_About this exercise_:
Gather all lines in the entries below that include the word "written".

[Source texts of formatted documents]
***
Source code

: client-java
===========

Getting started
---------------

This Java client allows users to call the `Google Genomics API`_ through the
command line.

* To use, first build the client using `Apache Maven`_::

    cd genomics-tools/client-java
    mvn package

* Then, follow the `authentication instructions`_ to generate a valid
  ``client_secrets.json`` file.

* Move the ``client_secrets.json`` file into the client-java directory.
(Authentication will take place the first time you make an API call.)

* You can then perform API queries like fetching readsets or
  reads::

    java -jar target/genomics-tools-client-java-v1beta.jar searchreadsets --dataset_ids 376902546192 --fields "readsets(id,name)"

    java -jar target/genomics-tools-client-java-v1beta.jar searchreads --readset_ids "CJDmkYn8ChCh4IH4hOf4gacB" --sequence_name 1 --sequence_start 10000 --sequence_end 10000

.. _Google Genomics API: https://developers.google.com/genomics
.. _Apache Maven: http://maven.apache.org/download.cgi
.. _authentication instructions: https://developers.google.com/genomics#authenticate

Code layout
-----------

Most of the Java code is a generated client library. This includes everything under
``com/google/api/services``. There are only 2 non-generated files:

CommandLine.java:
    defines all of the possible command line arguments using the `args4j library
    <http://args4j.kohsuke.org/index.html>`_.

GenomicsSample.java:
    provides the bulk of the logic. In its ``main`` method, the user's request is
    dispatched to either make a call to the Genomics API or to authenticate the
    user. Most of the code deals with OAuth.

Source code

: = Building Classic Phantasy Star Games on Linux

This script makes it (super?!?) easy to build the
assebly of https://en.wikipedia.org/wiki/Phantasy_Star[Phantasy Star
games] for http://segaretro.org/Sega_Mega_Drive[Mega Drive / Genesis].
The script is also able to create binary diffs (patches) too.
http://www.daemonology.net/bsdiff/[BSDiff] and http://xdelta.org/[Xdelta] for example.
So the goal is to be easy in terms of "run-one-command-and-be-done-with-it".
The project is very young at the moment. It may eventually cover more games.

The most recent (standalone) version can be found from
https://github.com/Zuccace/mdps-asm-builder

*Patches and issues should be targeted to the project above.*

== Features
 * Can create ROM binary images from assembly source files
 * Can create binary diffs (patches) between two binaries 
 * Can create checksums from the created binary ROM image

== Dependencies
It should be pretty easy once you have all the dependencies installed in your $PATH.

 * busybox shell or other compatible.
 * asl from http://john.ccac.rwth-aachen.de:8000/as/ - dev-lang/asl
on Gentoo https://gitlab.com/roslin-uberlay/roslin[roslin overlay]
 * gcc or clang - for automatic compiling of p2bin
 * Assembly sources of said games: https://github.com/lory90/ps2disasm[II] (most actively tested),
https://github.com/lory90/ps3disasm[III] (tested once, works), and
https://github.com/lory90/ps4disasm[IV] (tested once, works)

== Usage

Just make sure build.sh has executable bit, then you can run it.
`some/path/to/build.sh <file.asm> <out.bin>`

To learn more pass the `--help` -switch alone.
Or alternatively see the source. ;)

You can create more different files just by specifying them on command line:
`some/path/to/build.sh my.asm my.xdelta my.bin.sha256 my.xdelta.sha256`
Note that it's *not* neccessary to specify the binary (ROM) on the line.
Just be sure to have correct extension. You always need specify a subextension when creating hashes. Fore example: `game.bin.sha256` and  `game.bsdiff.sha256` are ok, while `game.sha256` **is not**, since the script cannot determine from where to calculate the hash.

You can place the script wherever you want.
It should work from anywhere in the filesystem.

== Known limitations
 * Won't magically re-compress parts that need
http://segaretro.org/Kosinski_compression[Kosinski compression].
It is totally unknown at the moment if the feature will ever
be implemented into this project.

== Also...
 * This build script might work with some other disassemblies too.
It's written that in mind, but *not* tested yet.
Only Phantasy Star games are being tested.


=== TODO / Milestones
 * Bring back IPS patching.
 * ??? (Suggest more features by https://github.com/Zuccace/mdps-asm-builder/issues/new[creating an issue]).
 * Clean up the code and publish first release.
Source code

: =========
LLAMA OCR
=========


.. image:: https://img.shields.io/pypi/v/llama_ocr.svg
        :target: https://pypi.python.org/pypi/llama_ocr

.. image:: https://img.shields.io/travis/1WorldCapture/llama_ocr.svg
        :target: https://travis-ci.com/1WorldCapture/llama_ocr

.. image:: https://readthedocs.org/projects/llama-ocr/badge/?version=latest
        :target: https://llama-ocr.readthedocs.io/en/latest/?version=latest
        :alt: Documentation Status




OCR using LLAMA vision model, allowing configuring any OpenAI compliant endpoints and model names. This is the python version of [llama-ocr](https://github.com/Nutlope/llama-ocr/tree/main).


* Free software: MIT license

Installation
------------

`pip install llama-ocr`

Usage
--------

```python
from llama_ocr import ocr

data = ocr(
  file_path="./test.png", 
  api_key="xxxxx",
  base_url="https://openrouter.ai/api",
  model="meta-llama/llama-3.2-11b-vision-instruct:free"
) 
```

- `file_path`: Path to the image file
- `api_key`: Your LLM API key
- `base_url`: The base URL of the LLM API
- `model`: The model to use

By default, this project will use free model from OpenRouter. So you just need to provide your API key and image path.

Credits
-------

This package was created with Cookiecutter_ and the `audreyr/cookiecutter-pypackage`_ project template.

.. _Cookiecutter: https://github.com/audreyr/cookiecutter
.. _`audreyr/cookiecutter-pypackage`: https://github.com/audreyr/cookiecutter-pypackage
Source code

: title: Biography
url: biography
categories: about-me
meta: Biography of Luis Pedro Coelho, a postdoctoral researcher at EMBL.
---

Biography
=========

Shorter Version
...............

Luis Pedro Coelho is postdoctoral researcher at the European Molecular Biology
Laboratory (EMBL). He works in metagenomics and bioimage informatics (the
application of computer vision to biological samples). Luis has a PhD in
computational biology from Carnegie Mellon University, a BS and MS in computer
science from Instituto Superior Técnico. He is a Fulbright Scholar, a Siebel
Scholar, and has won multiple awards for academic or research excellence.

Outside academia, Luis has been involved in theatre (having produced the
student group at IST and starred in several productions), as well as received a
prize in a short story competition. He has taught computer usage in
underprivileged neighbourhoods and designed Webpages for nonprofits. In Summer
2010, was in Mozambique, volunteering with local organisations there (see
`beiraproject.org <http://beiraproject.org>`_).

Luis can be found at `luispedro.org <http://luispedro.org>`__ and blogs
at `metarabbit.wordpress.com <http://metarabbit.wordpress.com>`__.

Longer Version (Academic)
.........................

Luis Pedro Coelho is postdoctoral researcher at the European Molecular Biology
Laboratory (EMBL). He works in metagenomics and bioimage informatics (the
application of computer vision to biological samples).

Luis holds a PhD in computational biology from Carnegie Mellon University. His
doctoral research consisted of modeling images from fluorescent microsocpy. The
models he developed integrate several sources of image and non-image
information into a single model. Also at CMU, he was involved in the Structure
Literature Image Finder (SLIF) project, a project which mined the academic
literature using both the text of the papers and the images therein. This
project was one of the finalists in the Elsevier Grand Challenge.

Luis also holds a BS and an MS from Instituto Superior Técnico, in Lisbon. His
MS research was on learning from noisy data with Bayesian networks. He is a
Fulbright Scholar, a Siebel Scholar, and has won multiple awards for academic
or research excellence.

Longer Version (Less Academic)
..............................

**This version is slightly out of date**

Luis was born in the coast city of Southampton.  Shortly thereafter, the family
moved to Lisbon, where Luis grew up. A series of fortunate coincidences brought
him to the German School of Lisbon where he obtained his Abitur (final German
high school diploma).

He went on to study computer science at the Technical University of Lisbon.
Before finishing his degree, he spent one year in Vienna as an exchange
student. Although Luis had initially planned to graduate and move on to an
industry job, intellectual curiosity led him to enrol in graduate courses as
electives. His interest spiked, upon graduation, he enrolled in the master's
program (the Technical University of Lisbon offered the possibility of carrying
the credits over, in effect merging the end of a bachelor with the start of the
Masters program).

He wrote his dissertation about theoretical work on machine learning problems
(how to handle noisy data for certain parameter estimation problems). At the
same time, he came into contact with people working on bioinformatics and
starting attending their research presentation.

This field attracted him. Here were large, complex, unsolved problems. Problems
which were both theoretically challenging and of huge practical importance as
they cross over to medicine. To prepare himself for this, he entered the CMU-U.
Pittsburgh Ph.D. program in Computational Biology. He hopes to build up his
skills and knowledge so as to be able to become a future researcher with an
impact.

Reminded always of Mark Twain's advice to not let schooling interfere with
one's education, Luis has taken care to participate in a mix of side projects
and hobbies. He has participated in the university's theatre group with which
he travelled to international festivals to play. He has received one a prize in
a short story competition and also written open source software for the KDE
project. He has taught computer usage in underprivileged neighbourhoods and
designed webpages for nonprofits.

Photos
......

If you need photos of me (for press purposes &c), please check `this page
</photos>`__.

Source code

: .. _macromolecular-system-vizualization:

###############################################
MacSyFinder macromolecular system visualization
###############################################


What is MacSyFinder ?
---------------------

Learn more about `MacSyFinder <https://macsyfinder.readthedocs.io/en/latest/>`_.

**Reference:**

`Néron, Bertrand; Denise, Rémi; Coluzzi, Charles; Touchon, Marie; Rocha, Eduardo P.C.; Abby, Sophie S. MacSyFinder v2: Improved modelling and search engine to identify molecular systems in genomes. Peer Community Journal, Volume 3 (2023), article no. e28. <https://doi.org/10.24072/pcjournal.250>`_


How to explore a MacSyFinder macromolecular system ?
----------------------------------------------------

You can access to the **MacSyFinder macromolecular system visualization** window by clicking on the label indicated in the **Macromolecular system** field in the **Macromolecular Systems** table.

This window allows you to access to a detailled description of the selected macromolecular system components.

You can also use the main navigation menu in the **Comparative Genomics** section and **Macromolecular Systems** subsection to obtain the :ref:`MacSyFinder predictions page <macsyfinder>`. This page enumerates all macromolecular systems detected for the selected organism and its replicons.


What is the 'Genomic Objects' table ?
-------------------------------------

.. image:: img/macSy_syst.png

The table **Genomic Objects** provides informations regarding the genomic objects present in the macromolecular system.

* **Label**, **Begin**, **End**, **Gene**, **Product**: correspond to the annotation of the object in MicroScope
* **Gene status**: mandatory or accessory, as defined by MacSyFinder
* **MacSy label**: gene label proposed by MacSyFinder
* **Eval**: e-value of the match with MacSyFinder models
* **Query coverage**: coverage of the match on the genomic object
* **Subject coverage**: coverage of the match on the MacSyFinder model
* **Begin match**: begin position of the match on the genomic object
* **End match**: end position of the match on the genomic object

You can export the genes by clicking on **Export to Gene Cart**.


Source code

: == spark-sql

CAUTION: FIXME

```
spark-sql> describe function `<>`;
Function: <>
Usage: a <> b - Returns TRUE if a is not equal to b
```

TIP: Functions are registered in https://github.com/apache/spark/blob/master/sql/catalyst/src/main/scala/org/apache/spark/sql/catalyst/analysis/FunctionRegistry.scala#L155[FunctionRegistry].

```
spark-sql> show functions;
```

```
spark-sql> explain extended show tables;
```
***
_Your response_:
It's written that in mind, but *not* tested yet.
a short story competition and also written open source software for the KDE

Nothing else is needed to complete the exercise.